» **Task instructions**:
Please read the passage on ion implantation and name the three main components that ion implantation equipment typically consists of.

» **Passage**:
Ion implantation is a materials engineering process by which ions of a material are accelerated in an electrical field and impacted into a solid. This process is used to change the physical, chemical, or electrical properties of the solid. Ion implantation is used in semiconductor device fabrication and in metal finishing, as well as various applications in materials science research. The ions alter the elemental composition of the target (if the ions differ in composition from the target), stopping in the target and staying there. They also cause many chemical and physical changes in the target by transferring their energy and momentum to the electrons and atomic nuclei of the target material. This causes a structural change, in that the crystal structure of the target can be damaged or even destroyed by the energetic collision cascades. Because the ions have masses comparable to those of the target atoms, they knock the target atoms out of place more than electron beams do. If the ion energy is sufficiently high (usually tens of MeV) to overcome the coulomb barrier, there can even be a small amount of nuclear transmutation.

Ion implantation equipment typically consists of an ion source, where ions of the desired element are produced, an accelerator, where the ions are electrostatically accelerated to a high energy, and a target chamber, where the ions impinge on a target, which is the material to be implanted. Thus ion implantation is a special case of particle radiation. Each ion is typically a single atom or molecule, and thus the actual amount of material implanted in the target is the integral over time of the ion current. This amount is called the dose. The currents supplied by implanters are typically small (microamperes), and thus the dose which can be implanted in a reasonable amount of time is small. Therefore, ion implantation finds application in cases where the amount of chemical change required is small.

» **Source material**:
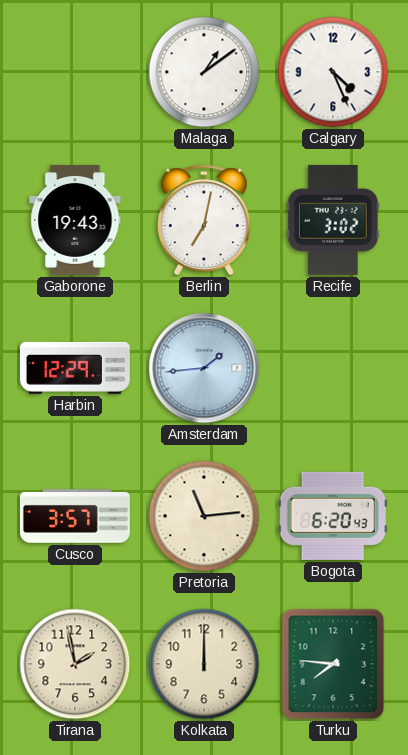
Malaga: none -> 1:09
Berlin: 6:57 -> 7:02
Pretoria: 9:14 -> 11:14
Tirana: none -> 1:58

» **Answer to the problem**:
An ion source, an accelerator, and a target chamber.